Moving forward for 2021

Now, take a look at your list and decide which items you'll actually move forward with and which items you'll toss. Make the smoothie and the banana bread. You'll want to come up with a detailed plan — including some outsourcing ― to complete these items now. I would suggest one project per quarter and tossing all the other ideas into 2022 land for now. 

You'll be amazed at how free you feel having chosen two to four big projects to actually focus on and complete next year. For example, next year I plan to launch an author mastermind, run a publishing firm and create journals and content. That's it! Ahhhh.

Chopping up your bananas

Now for our final step, let's chop up our banana for the rest of 2020. Yes, I'm serious about this metaphor.

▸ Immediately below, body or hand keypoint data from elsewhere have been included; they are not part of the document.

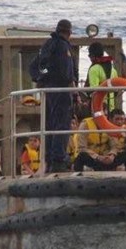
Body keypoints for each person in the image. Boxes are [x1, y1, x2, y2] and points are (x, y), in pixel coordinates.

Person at [36, 19, 78, 173]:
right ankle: (59, 159)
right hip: (61, 90)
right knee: (62, 124)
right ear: (69, 32)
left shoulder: (47, 45)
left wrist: (43, 78)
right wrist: (73, 89)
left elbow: (37, 67)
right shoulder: (63, 46)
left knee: (49, 125)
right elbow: (67, 72)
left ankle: (49, 158)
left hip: (48, 90)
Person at [86, 42, 118, 110]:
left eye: (89, 56)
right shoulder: (113, 70)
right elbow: (116, 91)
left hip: (99, 107)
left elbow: (94, 91)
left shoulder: (94, 69)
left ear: (92, 56)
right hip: (111, 107)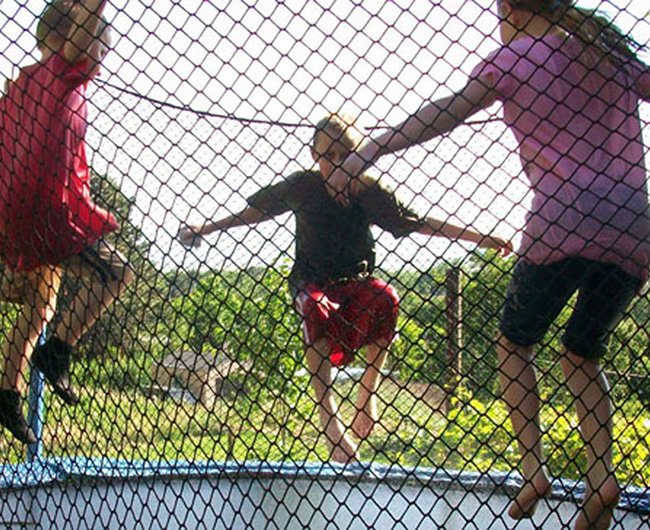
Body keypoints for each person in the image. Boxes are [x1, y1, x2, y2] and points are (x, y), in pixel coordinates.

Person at [328, 1, 650, 528]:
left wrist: (371, 151)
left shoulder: (511, 58)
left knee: (513, 344)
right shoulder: (607, 48)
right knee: (581, 353)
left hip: (562, 221)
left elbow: (441, 115)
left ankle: (533, 471)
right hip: (634, 226)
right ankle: (603, 477)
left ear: (509, 9)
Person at [179, 114, 511, 464]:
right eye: (329, 156)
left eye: (346, 155)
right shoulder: (303, 187)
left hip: (357, 283)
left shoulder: (368, 192)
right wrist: (207, 227)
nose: (338, 165)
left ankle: (366, 393)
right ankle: (330, 421)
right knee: (315, 308)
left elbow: (417, 222)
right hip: (312, 283)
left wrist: (479, 237)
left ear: (361, 155)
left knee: (387, 298)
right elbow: (255, 212)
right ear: (314, 156)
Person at [0, 0, 134, 445]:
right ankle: (57, 352)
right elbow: (86, 25)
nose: (100, 61)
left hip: (13, 218)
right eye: (99, 49)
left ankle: (6, 392)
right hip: (50, 214)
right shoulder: (59, 72)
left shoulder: (17, 87)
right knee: (116, 274)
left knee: (40, 303)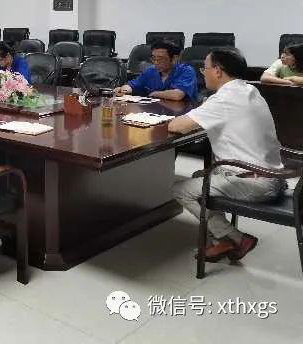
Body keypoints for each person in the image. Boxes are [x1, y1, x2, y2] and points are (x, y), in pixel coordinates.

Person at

You get three slices to dump into your business cereal bowl. Pick the three most important things that will move your business forward by January 1, 2021. No. 1 should be something relatively vital, no. 2 should trail close behind and no. 3 should be something that can be completed in 2021 if necessary.

My three slices include:

1. Processes for operations

2. Finishing my manifestation journal and mini course

3. Launching my my author mastermind in February 2021

When you're determining your three goals, think about who you'll need to become to move them forward. You will likely automatically become more responsible, more leadership-driven and be more patient as you eliminate the need for hundreds of micro goals. Resistance is natural here, but this process is essential to help your progress speed up — even if it requires slowing down for the moment. 

Now, if you'll excuse me, I'm off to make a smoothie.